O canteiro de obras é um lugar codificado, de performance fabril. Observo e vejo uniformes diferentes, ferramentas que não compreendo o uso, capacetes coloridos e materiais diversos. A placa em frente da obra dá algumas chaves de leitura sobre os indivíduos e as empresas atuantes naquele terreno. A princípio, o canteiro abriga uma forma de produção comunitária, um “fazer junto”, mas aos poucos, ampliando a imagem, olhando o dia-dia da obra é possível compreender que essa produção é marcada pela verticalidade, a cor dos capacetes expressa a hierarquia entre o saber acadêmico do engenheiro e do arquiteto, e o saber da experiência dos pedreiros e metres de obras. A diferença entre trabalho manual e intelectual é expressa esteticamente, se materializa nas roupas, os trabalhadores manuais usam uniforme com uma série de camadas, camisa de manga comprida, macacão sobreposto de proteção para coluna, luvas, botas, capacetes, protetores de ouvido, e, em alguns casos, os engenheiros e arquitetos são rapidamente identificados por sua vestimenta “leve” bota, calça jeans, blusa e capacete de cor diferenciada e, as vezes, um papel em formato de tubo nas mãos. Em um olhar distanciado, vê-se muitas mãos, muitos pés, muitas pessoas, vê-se no canteiro uma diversidade e uma prática comunitária, no entanto, um “zoom” nessa imagem indica que não se trata de um espaço horizontal, mas sim vertical, uma edificação dentro da edificação, uma arquitetura que é vertical e hierárquica desde sua produção. O canteiro de obras é o local da quebra, ruptura entre desenho e desígnio, criação e execução.

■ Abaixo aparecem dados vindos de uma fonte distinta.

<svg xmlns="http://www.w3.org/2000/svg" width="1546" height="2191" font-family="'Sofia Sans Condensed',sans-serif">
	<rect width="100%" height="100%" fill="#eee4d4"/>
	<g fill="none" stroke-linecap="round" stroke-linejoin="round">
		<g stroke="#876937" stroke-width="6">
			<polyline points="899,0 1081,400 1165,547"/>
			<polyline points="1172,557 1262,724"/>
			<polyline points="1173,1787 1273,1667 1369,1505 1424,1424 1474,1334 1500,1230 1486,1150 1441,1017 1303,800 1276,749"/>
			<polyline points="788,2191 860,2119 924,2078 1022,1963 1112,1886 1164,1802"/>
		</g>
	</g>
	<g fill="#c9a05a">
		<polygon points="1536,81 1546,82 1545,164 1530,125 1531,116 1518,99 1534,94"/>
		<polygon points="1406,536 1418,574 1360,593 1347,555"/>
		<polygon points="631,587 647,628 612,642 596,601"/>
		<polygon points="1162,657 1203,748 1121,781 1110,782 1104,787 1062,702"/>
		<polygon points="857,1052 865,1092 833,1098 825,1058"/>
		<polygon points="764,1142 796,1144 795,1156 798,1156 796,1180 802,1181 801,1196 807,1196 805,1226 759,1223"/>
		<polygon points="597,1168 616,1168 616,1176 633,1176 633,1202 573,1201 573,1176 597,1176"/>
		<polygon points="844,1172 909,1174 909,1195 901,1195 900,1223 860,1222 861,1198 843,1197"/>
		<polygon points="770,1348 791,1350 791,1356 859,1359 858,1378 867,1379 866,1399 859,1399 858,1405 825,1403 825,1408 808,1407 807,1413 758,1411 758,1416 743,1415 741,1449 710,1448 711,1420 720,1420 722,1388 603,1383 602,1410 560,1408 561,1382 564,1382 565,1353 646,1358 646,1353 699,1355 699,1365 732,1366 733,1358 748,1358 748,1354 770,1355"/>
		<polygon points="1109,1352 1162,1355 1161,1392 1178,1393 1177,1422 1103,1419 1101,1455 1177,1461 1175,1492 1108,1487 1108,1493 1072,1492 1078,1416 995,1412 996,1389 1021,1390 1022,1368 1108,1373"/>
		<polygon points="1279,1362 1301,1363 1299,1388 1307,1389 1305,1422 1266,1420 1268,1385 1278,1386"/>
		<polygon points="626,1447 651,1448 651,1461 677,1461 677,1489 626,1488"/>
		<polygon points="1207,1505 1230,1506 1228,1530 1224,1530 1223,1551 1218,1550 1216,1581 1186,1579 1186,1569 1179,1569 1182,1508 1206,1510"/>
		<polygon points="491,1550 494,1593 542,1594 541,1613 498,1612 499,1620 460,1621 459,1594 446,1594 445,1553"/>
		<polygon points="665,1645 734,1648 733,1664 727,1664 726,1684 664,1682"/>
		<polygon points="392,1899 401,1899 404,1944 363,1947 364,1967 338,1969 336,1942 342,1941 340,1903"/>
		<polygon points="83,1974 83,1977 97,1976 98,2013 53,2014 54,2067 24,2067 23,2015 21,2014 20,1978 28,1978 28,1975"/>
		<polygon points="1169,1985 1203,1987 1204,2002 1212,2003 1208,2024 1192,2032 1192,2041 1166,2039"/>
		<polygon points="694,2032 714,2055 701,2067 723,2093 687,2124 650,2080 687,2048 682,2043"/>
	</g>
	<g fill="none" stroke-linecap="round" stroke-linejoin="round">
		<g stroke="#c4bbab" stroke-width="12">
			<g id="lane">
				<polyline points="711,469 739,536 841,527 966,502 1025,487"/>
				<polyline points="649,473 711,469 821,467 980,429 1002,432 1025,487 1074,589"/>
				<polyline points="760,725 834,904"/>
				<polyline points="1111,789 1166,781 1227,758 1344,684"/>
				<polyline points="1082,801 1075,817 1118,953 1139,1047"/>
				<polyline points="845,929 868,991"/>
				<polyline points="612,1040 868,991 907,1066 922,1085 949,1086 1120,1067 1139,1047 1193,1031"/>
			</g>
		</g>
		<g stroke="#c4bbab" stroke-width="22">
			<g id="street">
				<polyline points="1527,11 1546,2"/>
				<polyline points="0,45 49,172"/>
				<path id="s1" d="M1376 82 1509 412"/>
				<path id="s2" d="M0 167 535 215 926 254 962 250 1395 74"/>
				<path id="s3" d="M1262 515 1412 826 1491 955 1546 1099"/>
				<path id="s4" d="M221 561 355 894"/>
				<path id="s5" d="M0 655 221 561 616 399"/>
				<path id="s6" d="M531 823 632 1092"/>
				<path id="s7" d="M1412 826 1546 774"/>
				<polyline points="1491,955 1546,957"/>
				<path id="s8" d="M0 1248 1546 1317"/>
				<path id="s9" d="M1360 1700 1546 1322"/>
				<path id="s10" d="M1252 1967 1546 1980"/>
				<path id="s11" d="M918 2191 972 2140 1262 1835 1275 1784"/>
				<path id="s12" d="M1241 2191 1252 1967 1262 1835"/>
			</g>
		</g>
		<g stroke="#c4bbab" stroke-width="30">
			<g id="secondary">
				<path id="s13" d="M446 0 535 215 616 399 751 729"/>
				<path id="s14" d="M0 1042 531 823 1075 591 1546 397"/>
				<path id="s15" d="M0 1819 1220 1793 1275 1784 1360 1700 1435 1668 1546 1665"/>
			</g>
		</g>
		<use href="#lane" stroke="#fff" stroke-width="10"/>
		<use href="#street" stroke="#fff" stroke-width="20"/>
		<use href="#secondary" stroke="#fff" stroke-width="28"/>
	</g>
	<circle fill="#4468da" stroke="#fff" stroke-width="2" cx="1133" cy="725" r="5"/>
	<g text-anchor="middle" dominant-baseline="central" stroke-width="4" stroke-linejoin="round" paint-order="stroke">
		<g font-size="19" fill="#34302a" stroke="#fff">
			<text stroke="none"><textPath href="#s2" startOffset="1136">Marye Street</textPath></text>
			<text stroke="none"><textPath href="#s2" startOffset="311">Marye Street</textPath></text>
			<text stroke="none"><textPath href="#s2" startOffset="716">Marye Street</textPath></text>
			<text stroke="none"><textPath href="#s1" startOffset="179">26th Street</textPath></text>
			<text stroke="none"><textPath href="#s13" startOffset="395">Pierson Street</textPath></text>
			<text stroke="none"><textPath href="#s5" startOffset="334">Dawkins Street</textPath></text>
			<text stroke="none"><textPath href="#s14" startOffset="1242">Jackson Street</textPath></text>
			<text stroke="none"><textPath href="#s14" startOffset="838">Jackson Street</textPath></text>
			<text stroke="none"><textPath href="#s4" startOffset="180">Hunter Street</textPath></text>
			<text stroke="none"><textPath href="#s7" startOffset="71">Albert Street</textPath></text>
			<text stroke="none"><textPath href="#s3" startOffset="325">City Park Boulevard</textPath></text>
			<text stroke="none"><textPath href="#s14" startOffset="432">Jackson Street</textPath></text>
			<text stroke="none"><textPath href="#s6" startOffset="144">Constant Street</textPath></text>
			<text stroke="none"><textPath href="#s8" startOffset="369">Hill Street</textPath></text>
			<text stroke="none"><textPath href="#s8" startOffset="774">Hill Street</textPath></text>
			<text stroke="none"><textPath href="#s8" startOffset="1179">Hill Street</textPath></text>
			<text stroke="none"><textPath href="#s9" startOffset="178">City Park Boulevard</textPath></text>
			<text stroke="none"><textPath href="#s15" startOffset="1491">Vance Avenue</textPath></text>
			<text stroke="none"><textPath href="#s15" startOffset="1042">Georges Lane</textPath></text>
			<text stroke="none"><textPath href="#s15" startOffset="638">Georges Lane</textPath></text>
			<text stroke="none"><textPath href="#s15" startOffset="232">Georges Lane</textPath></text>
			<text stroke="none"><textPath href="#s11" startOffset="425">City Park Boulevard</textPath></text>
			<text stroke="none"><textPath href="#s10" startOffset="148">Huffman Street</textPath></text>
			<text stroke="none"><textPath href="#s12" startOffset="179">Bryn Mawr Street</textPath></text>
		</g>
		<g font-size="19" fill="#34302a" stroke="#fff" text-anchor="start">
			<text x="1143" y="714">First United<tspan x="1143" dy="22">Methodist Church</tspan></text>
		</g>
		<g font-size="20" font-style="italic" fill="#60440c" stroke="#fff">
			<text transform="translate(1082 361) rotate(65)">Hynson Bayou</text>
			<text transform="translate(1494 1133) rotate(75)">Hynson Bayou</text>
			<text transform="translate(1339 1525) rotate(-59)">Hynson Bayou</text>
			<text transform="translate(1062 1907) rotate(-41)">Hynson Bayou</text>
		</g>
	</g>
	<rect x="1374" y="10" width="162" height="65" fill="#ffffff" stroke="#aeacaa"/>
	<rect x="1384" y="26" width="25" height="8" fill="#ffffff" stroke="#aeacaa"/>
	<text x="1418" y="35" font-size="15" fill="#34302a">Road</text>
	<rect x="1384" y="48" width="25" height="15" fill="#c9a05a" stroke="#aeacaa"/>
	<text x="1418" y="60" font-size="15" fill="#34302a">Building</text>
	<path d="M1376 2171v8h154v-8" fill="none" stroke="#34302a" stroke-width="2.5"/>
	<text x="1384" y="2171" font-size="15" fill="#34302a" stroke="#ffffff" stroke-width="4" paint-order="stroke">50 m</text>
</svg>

O canteiro de obras faz parte dos bastidores da arquitetura, uma parte distante dos holofotes do palco, composta por fragmentos e rastros de materialidade “suja” e bruta que forma um quebra-cabeças de peças dispersas pelo espaço. Os agentes desse espaço responsáveis pelo trabalho manual são anônimos, não tem seus nomes escritos e placas e nos projetos, trata-se de uma força de trabalho marcada pela quantificação, tratados como números, processo cada vez mais recorrente em um cenário de terceirizações. O anonimato dos pintores, pedreiros, mestres de obras revela a ausência do lugar desses indivíduos como agentes ativos, produtores. No entanto, sob os fazeres verticalizados, vive a natureza amorfa da arquitetura, porosa e que permite a incorporação de ruídos, de dissidências, nesse ponto, o canteiro também pode ser um lugar de desvio.